Multiplatform Matrix Multiplication Kernels

1. Lerc ◴[18 Jul 25 22:58 UTC] No.44610720[source]▶

Has there been much research into slightly flawed matrix multiplications?

If you have a measure of correctness, and a measure of performance. Is there a maximum value of correctness per some unit of processing that exists below a full matrix multiply

Obviously it can be done with precision, since that is what floating point is. But is there anything where you can save x% of computation and have fewer than x% incorrect values in a matrix multiplications?

Gradient descent wouldn't really care about a few (Reliably) dud values.

replies(4): >>44610899 #>>44614746 #>>44614820 #>>44617249 #

2. wuubuu ◴[18 Jul 25 23:19 UTC] No.44610899[source]▶

>>44610720 (TP) #

Randomized matrix sketching is one way to get at this (see https://arxiv.org/abs/2302.11474), the problem is hardware is heavily optimized for dense multiplies so what you save in flops doesn't translate to real runtime speeds ups.

3. WithinReason ◴[19 Jul 25 11:54 UTC] No.44614746[source]▶

>>44610720 (TP) #

If you do it in 8-bit it's usually 2x as fast as 16 bit on Tensorcores

4. MayeulC ◴[19 Jul 25 12:05 UTC] No.44614820[source]▶

>>44610720 (TP) #

Well, approximate computing seems to be a superset of the field you describe here, with many different approaches, including analog computation. As you say, some algorithms care a bit less about precision, especially for LSBs.

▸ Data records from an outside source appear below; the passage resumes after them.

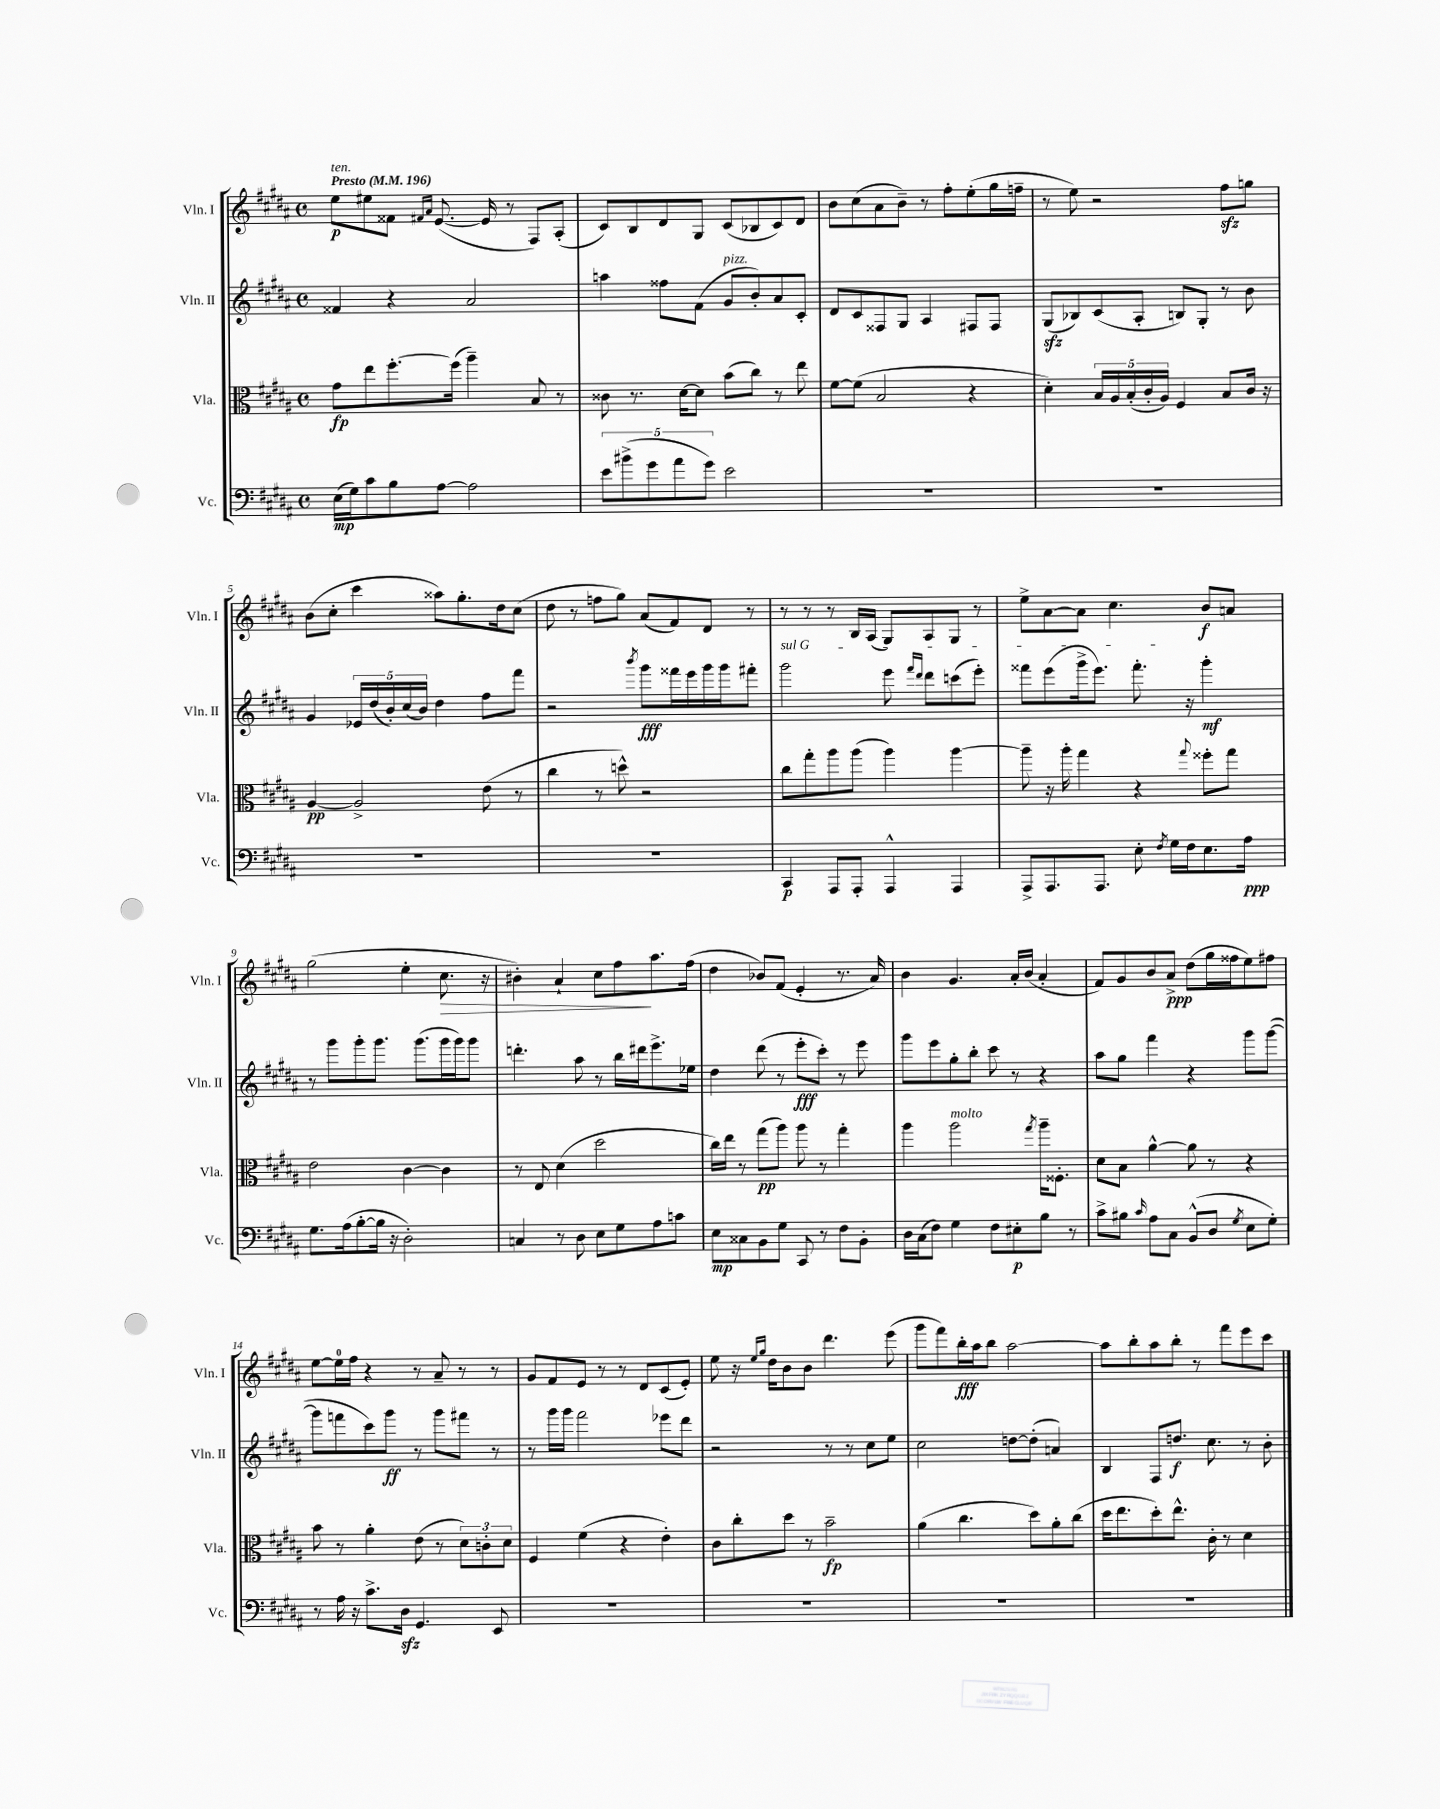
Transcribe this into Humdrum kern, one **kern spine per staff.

**kern	**kern	**kern	**kern
*staff4	*staff3	*staff2	*staff1
*clefF4	*clefC3	*clefG2	*clefG2
*k[f#c#g#d#a#]	*k[f#c#g#d#a#]	*k[f#c#g#d#a#]	*k[f#c#g#d#a#]
*M4/4	*M4/4	*M4/4	*M4/4
*met(c)	*met(c)	*met(c)	*met(c)
*MM196	*MM196	*MM196	*MM196
(16E	8g#	4f##	8ee
16G#)	.	.	.
8c#	8ee	.	8ee#
8B	[8.ff#'	4r	8f##
.	.	.	16qqf#
.	.	.	16qqa#
[8A#	.	.	([8.e
.	(16ff#]	.	.
2A#]	4aa#~)	2a#	.
.	.	.	16e]
.	.	.	8r
.	8B	.	8F#)
.	8r	.	(8A#'
=	=	=	=
10e	8c##	4aa	8c#)
(10b#^	.	.	.
.	8.r	.	8B
10g#	.	.	.
.	.	8ff##	8d#
10a#	.	.	.
.	[16d#	.	.
.	8d#]	(8f#	8G#
10g#)	.	.	.
2e	(8b	8g#	(8c#
.	8cc#)	8b')	8B-
.	8r	8a#	8c#)
.	8ee	8c#'	8d#
=	=	=	=
1r	[8f#	8d#	8b
.	(8f#]	8c#	(8cc#
.	2B	8F##	8a#
.	.	8G#	8b~)
.	.	4A#	8r
.	.	.	8ff#'
.	4r	8F#	(8ee'
.	.	8F#	16gg#
.	.	.	16ff~
=	=	=	=
1r	4d#')	(8G#	8r
.	.	8B-)	8ee)
.	20B	(8c#	2r
.	20A#	.	.
.	(20B'	.	.
.	.	8A#'	.
.	20c#'	.	.
.	20A#)	.	.
.	4F#	8B)	.
.	.	8G#'	.
.	8B	8r	8ff#
.	16c#	8b	8gg
.	16r	.	.
=	=	=	=
1r	[4A#	4g#	(8b
.	.	.	8cc#'
.	2A#^]	20e-	4ccc#
.	.	(20dd#	.
.	.	20b')	.
.	.	(20cc#	.
.	.	20b)	.
.	.	4dd#	8aa##)
.	.	.	8.gg#'
.	(8e	8ff#	.
.	.	.	16dd#
.	8r	8fff#	(8cc#
=	=	=	=
1r	4cc#	2r	8dd#
.	.	.	8r
.	8r	.	8ff
.	8dd^^)	.	8gg#)
.	.	8qbbb	.
.	2r	8ggg#	(8a#
.	.	16fff##	8f#)
.	.	16eee	.
.	.	16ggg#	8d#
.	.	16ggg#	.
.	.	8fff#'	8r
=	=	=	=
4CC#	8cc#	2ggg#	8r
.	8gg#'	.	8r
8AAA#	8aa#	.	8r
8AAA#'	(8aa#	.	16B
.	.	.	(16A#
4AAA#^^	4aa#)	8eee	8G#)
.	.	16qqfff#	.
.	.	16qqddd#	.
.	.	8ddd#	8A#
4AAA#	[4aa#	(8ccc	8G#
.	.	8eee')	8r
=	=	=	=
8AAA#^	8aa#~]	8fff##	8ee^
8.AAA#	16r	(8eee	[8a#
.	16aa#'	.	.
.	4gg#	16ggg#^	8a#]
8.AAA#	.	8.eee)	.
.	.	.	4.cc#
8E'	4r	8.fff##'	.
8qF#	.	.	.
16G#	.	.	.
16F#	.	16r	.
.	8qqgg#	.	.
8.E	8ff##'	4ggg#'	8b
.	8gg#	.	8a
16A#	.	.	.
=	=	=	=
8.G#	2e	8r	(2gg#
.	.	8ggg#	.
(16A#	.	.	.
[8B'	.	8ggg#'	.
16B]	.	8.ggg#	.
16r	.	.	.
2D#')	[4c#	.	4ee'
.	.	(8.ggg#	.
.	4c#]	16ggg#	8.cc#
.	.	16ggg#)	.
.	.	8ggg#	.
.	.	.	16r
=	=	=	=
4C	8r	4.ddd'	4b#')
.	8E	.	.
8r	(4d#	.	4a#`
8D#	.	8aa#	.
8E	2dd#	8r	8cc#
8G#	.	16bb	8ff#
.	.	16ddd#	.
8A#	.	8.eee^	8.aa#
8c	.	.	.
.	.	16ee-	(16ff#
=	=	=	=
8E	16cc#)	4dd#	4dd#
.	16ee	.	.
8C##	8r	.	.
8BB	(8gg#	(8ddd#	8b-)
8G#	8aa#)	8r	(8f#
8CC#	8aa#	8eee'	4e'
8r	8r	8ccc#')	.
8F#	4gg#'	8r	8.r
8BB'	.	8eee	.
.	.	.	16a#)
=	=	=	=
16D#	4aa#	8ggg#	4b
(16C#	.	.	.
8F#)	.	8eee	.
4G#	2aa#	8gg#'	4.g#
.	.	8bb'	.
8F#	.	8ccc#	.
8E#'	.	8r	16a#'
.	.	.	(16b
.	8qgg#	.	.
8B	16aa#~	4r	4a#'
.	8.F##'	.	.
8r	.	.	.
=	=	=	=
8c#^	8d#	8aa#	8f#)
8B#	8B	8gg#	8g#
16qqc#	.	.	.
8A#	[4a#^^	4fff#	8b
8C#	.	.	8a#^
(8BB^^	8a#]	4r	(8dd#
8D#	8r	.	16gg#
.	.	.	16ff##
8qG#	.	.	.
8E	4r	8ggg#	8ee)
8G#')	.	([8ggg#	8ff#
=	=	=	=
8r	8b	8ggg#]	[8ee
16A#	8r	8fff	16ee]
16r	.	.	16ff#
8.c#^	4a#'	8ccc#)	4r
.	.	8ggg#	.
16D#	.	.	.
4.GG#	(8e	8r	8r
.	8r	8ggg#	8a#~
.	12d#)	8fff#	8r
.	12c'	.	.
8EE	.	8r	8r
.	12d#	.	.
=	=	=	=
1r	4F#	8r	8g#
.	.	16ggg#	8f#
.	.	16ggg#	.
.	(4f#	2fff#	8e
.	.	.	8r
.	4r	.	8r
.	.	.	8d#
.	4e')	8eee-	(8c#
.	.	8ddd#	8e')
=	=	=	=
1r	8c#	2r	8ee
.	8cc#'	.	16r
.	.	.	16qqee
.	.	.	16qqgg#
.	.	.	16dd#
.	8dd#	.	8b
.	8r	.	8b
.	2b~	8r	4.ddd#
.	.	8r	.
.	.	8cc#	.
.	.	8ee	(8eee
=	=	=	=
1r	(4a#	2cc#	8ggg#
.	.	.	8fff#)
.	4.cc#	.	16bb'
.	.	.	16aa#
.	.	.	8bb
.	.	[8dd	[2aa#
.	8dd#)	(8dd']	.
.	8a#'	4a)	.
.	(8cc#	.	.
=	=	=	=
1r	16dd#	4B	8aa#]
.	8.ee	.	.
.	.	.	8bb'
.	8dd#')	8F#	8aa#
.	8.ee^^	8.dd	8bb'
.	.	.	8r
.	16c#'	8.cc#	.
.	8r	.	8fff#
.	4d#	8r	8eee
.	.	8b'	8ccc#
==	==	==	==
*-	*-	*-	*-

5. kolinko ◴[19 Jul 25 17:05 UTC] No.44617249[source]▶

>>44610720 (TP) #

I did research on vector-matrix last year:

https://kolinko.github.io/effort/

For semi-random weights you cam get down to 20-30% multiplications/mem reads and maintain ~0.98 cosine similarity output between the approximated and full result.

As far as LLM inference goes, the speedup from removing multiplications is at best comparable to the speedup of quantisation (that is - you get at best similar KL divergence score whether you remove calculations or quantise).